Partendo dal mio precedente libro, “Ricordati di me” evidenzia come attualmente i social network si siano trasformati in archivi digitali o in scrigni tecnologici dei ricordi. Facebook, per esempio, è nato il 4 febbraio 2004 e si è diffuso in Italia tra il 2007 e il 2008. Questo significa che gli utenti molto attivi conservano all’interno del proprio profilo più di diecimila documenti riguardanti la propria vita. Tale materiale va sommato ai contenuti presenti in tutti gli altri social network che utilizziamo. In definitiva, l’attuale epoca storica è segnata dalla registrazione oggettiva delle nostre memorie, le quali sono consultabili in qualsiasi momento della giornata e restano “vive” una volta che siamo morti. L’impatto sul nostro modo di ricordare e dimenticare è talmente profondo da spingere il nostro passato a emanciparsi dal presente, diventando una sorta di realtà autonoma e parallela al presente. Gli effetti di questa indipendenza dei ricordi, di per sé volta a farci vivere in una condizione di quotidiana nostalgia, sono ancora tutti da esplorare. Sicuramente, modificano il rapporto che creiamo con l’autobiografia personale. Kenneth Goldsmith definisce Facebook una “grande autobiografia culturale collettiva”, poiché ogni giorno ciascuno di noi in cooperazione con gli altri registra e rende oggettiva la propria vita quotidiana. Tenuto conto del numero di morti presenti all’interno dei social network, si crea una situazione alquanto paradossale: i social network sono sia enormi autobiografie culturali collettive sia enciclopedie dei morti altrettanto sostanziose. Personalmente, trovo tutto questo molto affascinante, perché ci costringe a scendere a patti con il nostro passato e con i sentimenti della nostalgia e del rimpianto. Di sicuro, la consapevolezza di questi nuovi modi di ricordare e di raccontare sé stessi può spingerci a migliorare il nostro legame con la morte e con ciò che sta alle nostre spalle.
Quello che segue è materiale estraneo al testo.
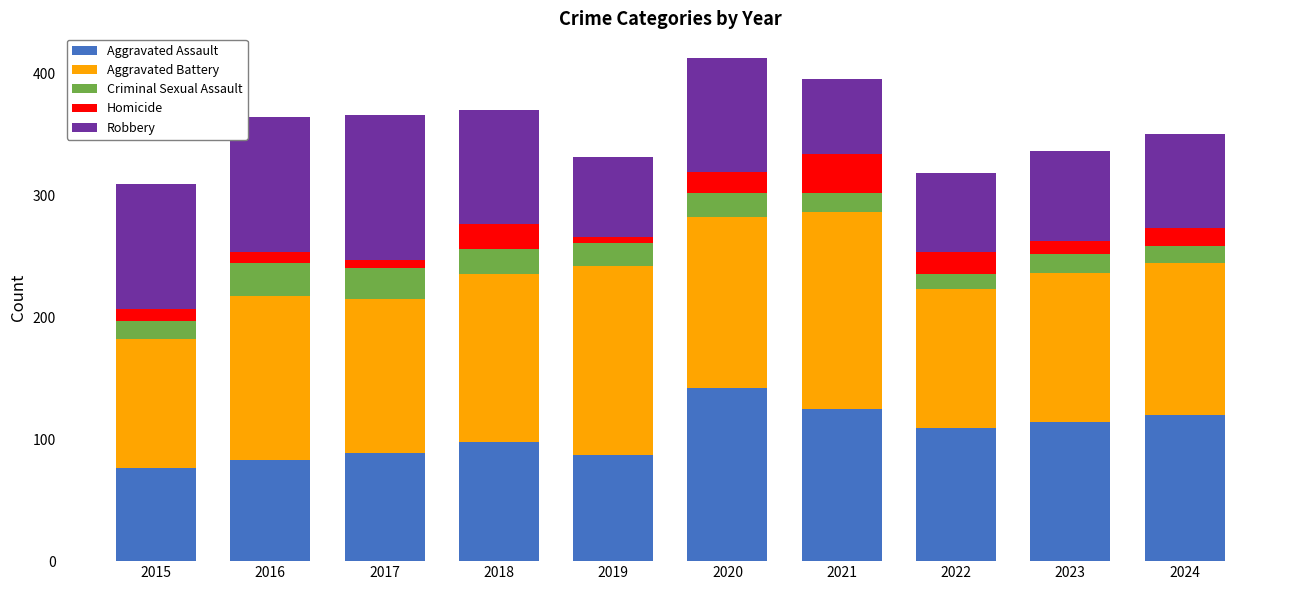

Does the chart contain stacked bars?

Yes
Pare che un grande dibattito sia acceso su come - operativamente - le piattaforme debbano gestire la morte digitale in relazione a quella fisica. Più di social network permette di creare un profilo commemorativo o di nominare (in vita) un contatto erede per la gestione del profilo, in quello che potremmo tranquillamente considerare un “testamento digitale”. Immagino che siano tematiche molto delicate sia sotto un profilo etico che inerente alla privacy. Secondo te dove si posizionano le più grandi criticità del dibattito relative a questi due aspetti?

I problemi maggiori scaturiscono dalla scarsa consapevolezza del ruolo della registrazione dei dati all’interno dei social network. Ciascuno di noi condivide pensieri, immagini e video senza tener conto che, una volta registrati, le loro tracce sono indelebili e incancellabili (in un certo senso, immortali). Se questo crea enormi criticità nella vita di tutti i giorni (pensa al famigerato caso di Tiziana Cantone), ovviamente ciò si amplifica quando ha luogo la morte dell’utente. Pertanto, occorrerebbe innanzitutto essere coscienti che si può morire da un momento all’altro. Sulla base di ciò, in secondo luogo, sarebbe opportuno predisporre anticipatamente, a tavolino, le proprie eredità digitali, di modo da evitare più problemi possibili. Senza la consapevolezza della necessità di predisporre le eredità digitali, si rischia di sopravvivere online, una volta morti, lasciando i nostri spettri digitali nelle mani di terzi in una specie di interazione postuma del tutto arbitraria. Si rischia, quindi, di creare danni emotivi in chi soffre il lutto: sono quotidiane le diatribe familiari tra chi vorrebbe chiudere i profili del morto e chi invece li vorrebbe conservare.